> [INSTRUCTIONS FOR THE TASK] Which geographic places are named in the article below about keyless car break-ins?
START PASSAGE TO READ
While your key fob may be safely in your house, your locked car could actually be wide open for tech-savvy crooks
Mysterious device gives burglars easy access to cars' keyless-entry systems 03:42

Thieves are finding new ways around technology designed to keep them out of cars. They've figured out a way to amplify the signal sent by your car's key fob to unlock the doors, reports CBS News correspondent Vladimir Duthiers.

Surveillance video shows the ease with which this troubling, hig-tech break-in technique can be put into practice. In Chicago, a man walked up to a car without a key, opened the door with ease and hopped right in. Three minutes later, he exited and walked away.

"The knee-jerk reaction was for me to be angry," Mike Shin said.

Shin was angry because he owns that car, and said he's diligent about locking it up.

"It's just a little unnerving that they could so easily just walk into my car without any recourse, without really anybody noticing," he said.

At a loss for what happened, Shin posted his video online and learned of 78 similar car break-ins within 1 mile of his home.

He said the police were just as confused as he was.

"They looked at my footage and were like, 'we have absolutely no idea what this is, we've never even heard of it. This is the first we're ever even seeing of it.'"

These mysterious break-ins have been baffling law enforcement and insurance companies across North America and Europe for years.
END PASSAGE TO READ
START DATA SECTION
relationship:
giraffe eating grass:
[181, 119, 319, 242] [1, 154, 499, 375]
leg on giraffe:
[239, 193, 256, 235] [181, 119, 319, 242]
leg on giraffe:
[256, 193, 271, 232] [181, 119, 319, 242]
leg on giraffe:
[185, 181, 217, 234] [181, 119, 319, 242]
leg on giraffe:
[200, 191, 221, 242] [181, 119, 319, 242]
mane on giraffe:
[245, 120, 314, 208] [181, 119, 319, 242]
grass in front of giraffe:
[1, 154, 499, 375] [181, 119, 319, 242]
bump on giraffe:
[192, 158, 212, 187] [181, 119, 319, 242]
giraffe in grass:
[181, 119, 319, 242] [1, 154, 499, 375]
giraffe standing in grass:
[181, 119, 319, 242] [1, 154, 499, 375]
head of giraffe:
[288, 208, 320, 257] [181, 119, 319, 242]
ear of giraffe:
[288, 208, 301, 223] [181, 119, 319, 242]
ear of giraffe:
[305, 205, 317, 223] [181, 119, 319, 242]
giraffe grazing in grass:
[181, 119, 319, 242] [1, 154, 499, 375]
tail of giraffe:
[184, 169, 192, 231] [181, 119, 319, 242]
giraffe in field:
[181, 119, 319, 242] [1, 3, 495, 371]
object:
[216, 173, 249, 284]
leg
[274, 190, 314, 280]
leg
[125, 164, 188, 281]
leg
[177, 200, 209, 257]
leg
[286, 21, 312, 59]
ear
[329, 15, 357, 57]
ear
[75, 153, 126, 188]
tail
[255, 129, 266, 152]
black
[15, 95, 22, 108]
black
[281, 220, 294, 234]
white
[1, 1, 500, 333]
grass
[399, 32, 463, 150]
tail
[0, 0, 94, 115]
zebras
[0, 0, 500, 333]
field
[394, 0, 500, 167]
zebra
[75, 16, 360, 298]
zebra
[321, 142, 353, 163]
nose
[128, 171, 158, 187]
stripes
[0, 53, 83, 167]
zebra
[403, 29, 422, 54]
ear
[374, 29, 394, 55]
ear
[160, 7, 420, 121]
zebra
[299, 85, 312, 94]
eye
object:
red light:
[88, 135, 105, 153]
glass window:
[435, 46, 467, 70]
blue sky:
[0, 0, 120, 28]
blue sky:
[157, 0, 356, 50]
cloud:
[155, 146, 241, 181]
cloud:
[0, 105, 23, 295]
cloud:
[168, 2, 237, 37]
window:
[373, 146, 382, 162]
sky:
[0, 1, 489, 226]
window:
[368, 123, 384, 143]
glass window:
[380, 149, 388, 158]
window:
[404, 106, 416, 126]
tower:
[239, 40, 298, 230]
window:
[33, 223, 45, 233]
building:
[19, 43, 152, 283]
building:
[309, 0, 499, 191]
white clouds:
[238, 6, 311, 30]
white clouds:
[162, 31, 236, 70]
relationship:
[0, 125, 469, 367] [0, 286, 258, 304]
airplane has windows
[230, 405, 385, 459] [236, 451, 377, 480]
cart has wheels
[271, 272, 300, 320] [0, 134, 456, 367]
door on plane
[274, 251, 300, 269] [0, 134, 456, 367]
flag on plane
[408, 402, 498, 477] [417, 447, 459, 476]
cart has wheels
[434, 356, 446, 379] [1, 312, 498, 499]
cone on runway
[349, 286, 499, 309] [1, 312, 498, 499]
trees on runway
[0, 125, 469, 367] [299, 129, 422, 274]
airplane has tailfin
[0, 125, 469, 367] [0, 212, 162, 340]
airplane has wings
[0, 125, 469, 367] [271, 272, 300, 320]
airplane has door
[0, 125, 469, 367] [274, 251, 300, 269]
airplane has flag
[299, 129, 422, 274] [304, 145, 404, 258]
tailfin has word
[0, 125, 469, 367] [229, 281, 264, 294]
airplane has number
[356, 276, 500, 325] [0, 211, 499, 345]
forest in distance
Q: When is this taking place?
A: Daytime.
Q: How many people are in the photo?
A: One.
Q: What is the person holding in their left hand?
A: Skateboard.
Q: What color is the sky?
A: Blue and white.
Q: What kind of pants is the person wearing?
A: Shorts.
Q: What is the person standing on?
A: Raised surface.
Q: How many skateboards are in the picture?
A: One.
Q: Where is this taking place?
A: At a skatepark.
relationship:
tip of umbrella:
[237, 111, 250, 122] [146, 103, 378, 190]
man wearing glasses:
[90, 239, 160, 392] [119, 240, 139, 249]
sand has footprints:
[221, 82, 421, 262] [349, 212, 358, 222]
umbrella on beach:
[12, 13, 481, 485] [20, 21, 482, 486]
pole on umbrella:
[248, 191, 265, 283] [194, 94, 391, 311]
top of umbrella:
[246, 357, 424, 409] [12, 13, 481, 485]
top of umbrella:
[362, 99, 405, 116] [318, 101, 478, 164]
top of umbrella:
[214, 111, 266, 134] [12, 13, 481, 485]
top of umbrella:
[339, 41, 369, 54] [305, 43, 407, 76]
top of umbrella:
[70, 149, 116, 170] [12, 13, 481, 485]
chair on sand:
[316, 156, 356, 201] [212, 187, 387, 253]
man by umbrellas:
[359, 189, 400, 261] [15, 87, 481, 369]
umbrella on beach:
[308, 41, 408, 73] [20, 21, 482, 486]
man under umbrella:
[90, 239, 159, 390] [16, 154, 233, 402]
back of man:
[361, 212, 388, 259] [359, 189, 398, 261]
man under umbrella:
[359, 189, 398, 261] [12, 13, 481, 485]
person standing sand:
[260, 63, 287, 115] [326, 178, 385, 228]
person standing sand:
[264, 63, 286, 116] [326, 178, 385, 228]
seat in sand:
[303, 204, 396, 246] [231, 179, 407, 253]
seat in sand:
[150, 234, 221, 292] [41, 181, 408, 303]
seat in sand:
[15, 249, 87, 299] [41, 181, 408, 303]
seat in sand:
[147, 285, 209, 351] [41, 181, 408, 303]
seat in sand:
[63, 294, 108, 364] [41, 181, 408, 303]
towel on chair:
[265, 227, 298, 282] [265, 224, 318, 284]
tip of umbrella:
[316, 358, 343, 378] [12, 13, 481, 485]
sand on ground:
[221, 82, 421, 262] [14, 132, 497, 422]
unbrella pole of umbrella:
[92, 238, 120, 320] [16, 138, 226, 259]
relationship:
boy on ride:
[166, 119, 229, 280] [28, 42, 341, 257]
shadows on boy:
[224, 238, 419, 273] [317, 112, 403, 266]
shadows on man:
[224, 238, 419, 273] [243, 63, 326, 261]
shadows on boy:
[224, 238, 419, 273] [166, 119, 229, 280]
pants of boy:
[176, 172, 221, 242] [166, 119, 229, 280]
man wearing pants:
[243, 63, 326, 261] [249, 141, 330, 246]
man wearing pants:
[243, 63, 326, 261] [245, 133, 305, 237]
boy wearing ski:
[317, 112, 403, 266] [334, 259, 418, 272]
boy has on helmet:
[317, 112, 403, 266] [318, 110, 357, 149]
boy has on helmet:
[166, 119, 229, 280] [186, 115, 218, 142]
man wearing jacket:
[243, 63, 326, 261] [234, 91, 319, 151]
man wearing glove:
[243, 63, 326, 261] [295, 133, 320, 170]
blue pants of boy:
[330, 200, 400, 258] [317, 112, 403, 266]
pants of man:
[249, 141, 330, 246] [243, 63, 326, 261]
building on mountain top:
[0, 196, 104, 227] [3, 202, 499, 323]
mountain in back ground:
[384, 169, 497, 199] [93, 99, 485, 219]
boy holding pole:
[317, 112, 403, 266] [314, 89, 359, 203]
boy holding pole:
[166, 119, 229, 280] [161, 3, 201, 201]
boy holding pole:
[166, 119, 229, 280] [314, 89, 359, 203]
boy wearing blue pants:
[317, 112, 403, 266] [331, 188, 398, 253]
END DATA SECTION
> [RESULT OF THIS TASK] Chicago, North America, Europe